The Customer shall be entitled to terminate the Purchase Order, in whole or in part, at any time, by written notice to ParaMatic specifying the date of termination. On such date of termination, ParaMatic shall discontinue performance in terms of the Purchase Order, preserve any portion of the Goods and/or Services ready for delivery and hand over all such portions of the Goods and/or Services to the Customer, in accordance with the Engineer’s instructions. All portions of the Goods and/or Services so delivered to the Customer prior to the date of termination, or handed over to the Customer as contemplated herein, shall become the property of the Customer when paid for by the Customer.
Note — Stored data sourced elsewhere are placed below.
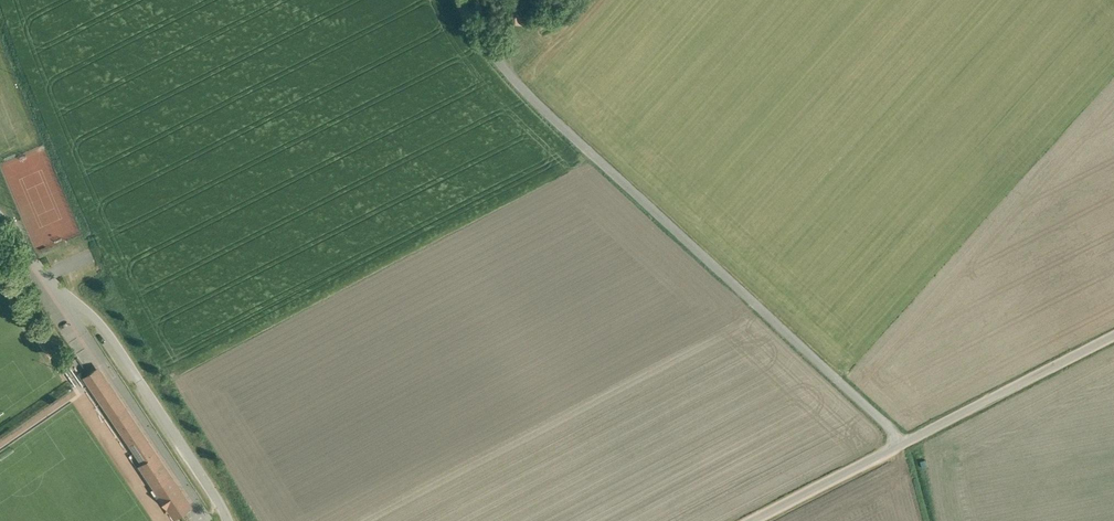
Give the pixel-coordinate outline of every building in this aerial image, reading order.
[(98,366),(94,369),(97,374),(102,381),(113,397),(117,394),(105,377),(98,366)] [(94,369),(88,373),(86,370),(91,377),(91,378),(97,374),(94,369)] [(91,377),(86,370),(80,374),(86,381),(87,380),(91,377)] [(97,374),(91,378),(96,385),(102,381),(97,374)] [(91,378),(91,377),(87,380),(143,462),(146,459),(96,385),(91,378)] [(145,436),(117,394),(113,397),(102,381),(96,385),(146,459),(143,462),(178,515),(184,511),(190,506),(191,506),(145,436)]
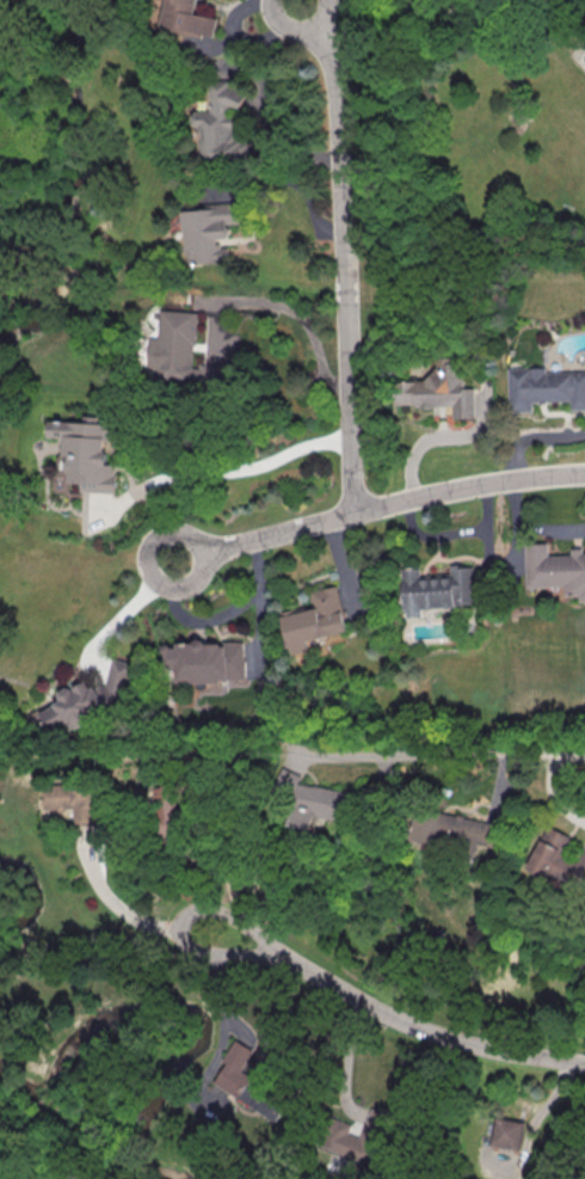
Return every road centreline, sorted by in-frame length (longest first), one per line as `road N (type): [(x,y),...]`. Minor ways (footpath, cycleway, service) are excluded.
road 1 (residential): [(353,510),(334,94),(324,44),(297,2)]
road 2 (residential): [(176,558),(475,484),(584,474)]
road 3 (residential): [(584,1066),(480,1051),(215,931)]
road 4 (residential): [(584,756),(302,759)]

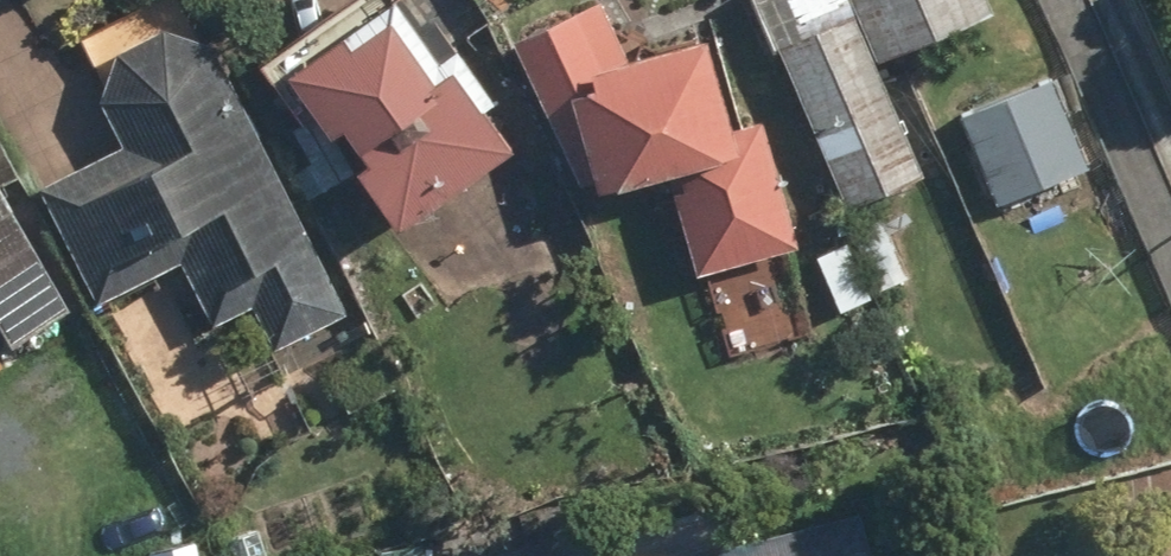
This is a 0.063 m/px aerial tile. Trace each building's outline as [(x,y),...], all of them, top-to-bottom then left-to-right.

  • The Customer shall not terminate the Purchase Order under this clause in order to execute the Goods and/or Services himself or to arrange for the Goods and/or Services to be executed by another contractor.
  • If ParaMatic has properly and completely performed all obligations in terms of the Purchase Order up to the date of termination, ParaMatic shall recover from the Customer as complete and full settlement for such termination:
  • the amount due for that portion of the Goods and/or Services which has been completed up until the date of termination and delivered to the Customer; andThe amount of any Goods and/or Services, equipment and/or materials ordered for incorporation into the Goods and/or Services which has been delivered to the Customer, or of which the Customer is liable to accept delivery. Such Goods and/or Services, equipment and/or materials shall become the property of the Customer when paid for by the Customer, and ParaMatic shall place the same at the Customer’s disposal.
  • ParaMatic shall not be entitled to any loss of profits, consequential loss, or any damages of whatsoever nature, on account of such termination and ParaMatic claim shall be limited to what is stated herein.
  • Should ParaMatic become insolvent or commit an act of insolvency or pass a resolution for winding up (not being a member’s voluntary winding up for the purpose of reconstruction or amalgamation), or be subject to a winding up order of the Court (whether provisional or final), or be placed under provisional or final judicial management, the Customer shall be at liberty either:
    1. To terminate the Purchase Order, in writing, to ParaMatic or to the liquidator or judicial manager or to any person in whom the Purchase Order may become vested; or
    2. To give such liquidator or judicial manager or other person the option of carrying out the Purchase Order subject to the liquidator or judicial manager or other person providing a guarantee for the due and faithful performance of the Purchase Order.

Breach

 
  1. If at any time either party compounds or enters into an arrangement of compromise with its creditors, or allows a judgment against it to remain unsatisfied for more than 14 (fourteen) days; or commits a breach of any of the terms and conditions of the Purchase Order and fails to remedy such breach within 14 (fourteen) days after the delivery of written notice by the aggrieved party requiring it to remedy such default the aggrieved party shall have the right, at its option, and without prejudice to any claim which it may have for damages for breach of Purchase Order or otherwise, to cancel the Purchase Order, or to cancel a portion of the Purchase Order, or to claim specific performance.
  2. Should the Customer elect to cancel a portion of the Purchase Order, the only recourse which ParaMatic shall have as against the Customer will be a claim for damages.